- **Description of the task**
How many lines in the records below contain the word "Natalia"? State that number and nothing more.

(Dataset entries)
====================
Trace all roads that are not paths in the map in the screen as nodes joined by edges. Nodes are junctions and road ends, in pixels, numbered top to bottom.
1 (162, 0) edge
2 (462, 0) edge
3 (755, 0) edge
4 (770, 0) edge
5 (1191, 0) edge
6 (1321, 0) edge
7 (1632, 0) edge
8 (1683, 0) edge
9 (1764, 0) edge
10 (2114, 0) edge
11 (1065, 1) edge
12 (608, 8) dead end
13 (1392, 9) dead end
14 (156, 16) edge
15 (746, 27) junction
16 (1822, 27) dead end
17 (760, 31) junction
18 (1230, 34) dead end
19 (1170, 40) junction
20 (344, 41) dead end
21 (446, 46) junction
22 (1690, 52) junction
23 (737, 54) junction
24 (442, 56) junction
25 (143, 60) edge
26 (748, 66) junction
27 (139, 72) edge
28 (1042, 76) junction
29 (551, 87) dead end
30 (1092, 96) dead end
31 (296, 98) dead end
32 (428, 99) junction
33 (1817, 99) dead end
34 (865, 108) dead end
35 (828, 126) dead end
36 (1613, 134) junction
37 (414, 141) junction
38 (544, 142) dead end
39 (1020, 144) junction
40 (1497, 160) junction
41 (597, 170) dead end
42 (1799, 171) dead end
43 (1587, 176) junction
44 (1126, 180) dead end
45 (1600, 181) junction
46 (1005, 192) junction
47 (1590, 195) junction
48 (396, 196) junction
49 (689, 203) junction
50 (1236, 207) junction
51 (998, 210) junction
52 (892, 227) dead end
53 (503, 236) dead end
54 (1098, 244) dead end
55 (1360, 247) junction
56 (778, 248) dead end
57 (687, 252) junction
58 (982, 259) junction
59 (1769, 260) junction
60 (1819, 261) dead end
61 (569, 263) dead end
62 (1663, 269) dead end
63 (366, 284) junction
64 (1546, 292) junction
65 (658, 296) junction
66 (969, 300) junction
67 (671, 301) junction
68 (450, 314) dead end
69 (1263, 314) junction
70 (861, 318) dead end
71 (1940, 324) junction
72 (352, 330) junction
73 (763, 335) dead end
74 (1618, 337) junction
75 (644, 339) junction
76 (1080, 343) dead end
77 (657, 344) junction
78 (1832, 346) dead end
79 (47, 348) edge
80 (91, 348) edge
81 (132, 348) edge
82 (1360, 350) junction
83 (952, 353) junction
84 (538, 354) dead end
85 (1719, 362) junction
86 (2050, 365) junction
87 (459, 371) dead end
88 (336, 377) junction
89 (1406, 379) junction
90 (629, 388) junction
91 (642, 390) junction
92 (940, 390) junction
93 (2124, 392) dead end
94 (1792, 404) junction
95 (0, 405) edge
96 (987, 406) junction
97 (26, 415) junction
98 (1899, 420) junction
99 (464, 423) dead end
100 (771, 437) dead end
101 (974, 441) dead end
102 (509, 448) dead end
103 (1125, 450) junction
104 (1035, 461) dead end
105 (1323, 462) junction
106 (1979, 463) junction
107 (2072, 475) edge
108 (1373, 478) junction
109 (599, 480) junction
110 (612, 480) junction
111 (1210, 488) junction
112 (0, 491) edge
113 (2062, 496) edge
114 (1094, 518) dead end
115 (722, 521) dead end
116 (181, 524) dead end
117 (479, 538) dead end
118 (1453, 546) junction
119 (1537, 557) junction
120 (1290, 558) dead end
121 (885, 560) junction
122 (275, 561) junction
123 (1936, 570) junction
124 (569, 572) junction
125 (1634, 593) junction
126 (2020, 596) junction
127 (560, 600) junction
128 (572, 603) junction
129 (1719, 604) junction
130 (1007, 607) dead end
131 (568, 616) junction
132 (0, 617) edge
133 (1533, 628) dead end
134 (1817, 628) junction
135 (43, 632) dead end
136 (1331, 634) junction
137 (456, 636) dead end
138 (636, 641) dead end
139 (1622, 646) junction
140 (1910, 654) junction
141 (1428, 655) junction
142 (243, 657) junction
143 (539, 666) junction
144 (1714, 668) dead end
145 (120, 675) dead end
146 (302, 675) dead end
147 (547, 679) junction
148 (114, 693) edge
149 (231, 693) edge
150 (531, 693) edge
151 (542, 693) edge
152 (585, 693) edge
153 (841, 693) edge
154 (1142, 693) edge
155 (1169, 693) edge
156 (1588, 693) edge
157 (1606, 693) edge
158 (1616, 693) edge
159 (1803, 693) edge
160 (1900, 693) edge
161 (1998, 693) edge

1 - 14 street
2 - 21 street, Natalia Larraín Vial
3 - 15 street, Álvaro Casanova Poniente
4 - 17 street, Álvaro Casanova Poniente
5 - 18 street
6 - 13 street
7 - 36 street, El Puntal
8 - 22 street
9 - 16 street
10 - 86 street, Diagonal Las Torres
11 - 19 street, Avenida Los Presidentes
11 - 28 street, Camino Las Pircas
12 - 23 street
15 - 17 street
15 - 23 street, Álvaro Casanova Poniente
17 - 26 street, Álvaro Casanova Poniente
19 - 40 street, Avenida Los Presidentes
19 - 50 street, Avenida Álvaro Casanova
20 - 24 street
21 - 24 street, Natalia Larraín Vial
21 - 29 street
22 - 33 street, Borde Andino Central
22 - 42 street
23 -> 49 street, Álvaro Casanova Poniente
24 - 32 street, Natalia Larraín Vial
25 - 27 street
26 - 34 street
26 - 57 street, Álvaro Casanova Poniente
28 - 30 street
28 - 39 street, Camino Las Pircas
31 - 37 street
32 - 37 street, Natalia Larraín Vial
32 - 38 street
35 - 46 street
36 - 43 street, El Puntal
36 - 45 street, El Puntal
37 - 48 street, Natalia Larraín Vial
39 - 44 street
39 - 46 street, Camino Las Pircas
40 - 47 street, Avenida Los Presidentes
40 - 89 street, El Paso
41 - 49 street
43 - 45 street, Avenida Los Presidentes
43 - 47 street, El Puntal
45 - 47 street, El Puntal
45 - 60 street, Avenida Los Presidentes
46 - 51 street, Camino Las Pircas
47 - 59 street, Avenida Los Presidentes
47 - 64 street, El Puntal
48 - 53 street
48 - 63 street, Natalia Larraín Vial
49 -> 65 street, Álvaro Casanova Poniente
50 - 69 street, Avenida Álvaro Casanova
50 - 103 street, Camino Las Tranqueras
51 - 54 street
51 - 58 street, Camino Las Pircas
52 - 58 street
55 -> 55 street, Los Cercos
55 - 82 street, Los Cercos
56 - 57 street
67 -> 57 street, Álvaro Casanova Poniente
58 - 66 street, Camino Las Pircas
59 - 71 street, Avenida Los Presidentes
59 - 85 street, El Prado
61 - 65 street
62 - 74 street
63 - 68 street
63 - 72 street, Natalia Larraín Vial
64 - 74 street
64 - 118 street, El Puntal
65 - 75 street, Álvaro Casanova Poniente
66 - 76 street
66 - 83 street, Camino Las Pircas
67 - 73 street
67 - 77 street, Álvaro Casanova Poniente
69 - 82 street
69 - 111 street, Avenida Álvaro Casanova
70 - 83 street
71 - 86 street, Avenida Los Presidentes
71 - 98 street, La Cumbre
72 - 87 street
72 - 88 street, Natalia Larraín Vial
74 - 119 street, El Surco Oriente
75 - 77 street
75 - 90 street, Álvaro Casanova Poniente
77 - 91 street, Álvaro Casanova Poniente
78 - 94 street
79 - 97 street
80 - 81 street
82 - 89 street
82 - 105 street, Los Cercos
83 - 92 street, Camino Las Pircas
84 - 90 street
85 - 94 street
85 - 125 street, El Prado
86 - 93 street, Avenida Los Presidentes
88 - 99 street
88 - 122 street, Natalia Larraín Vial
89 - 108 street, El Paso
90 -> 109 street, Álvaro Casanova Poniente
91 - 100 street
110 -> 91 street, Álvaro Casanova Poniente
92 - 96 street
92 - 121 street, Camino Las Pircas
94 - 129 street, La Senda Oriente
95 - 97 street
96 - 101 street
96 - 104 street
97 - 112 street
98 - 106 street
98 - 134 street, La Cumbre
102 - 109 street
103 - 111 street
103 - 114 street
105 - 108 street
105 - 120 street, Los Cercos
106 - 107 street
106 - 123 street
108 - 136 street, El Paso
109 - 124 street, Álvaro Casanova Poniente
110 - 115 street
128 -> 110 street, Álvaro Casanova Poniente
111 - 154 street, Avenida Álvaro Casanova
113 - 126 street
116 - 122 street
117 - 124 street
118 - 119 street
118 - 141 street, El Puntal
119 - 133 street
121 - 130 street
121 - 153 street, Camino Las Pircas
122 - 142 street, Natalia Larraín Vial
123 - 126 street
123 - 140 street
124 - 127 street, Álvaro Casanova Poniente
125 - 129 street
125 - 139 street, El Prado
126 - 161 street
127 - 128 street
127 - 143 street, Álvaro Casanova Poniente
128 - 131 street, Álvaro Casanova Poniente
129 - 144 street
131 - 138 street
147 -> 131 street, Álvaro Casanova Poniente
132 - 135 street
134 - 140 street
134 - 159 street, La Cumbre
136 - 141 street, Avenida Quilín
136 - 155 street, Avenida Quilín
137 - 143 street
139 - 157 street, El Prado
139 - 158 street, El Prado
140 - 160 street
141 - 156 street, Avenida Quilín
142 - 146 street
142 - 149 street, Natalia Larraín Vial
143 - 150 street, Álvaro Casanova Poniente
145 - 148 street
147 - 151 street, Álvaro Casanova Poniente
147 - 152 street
====================
- **Solved exercise**
11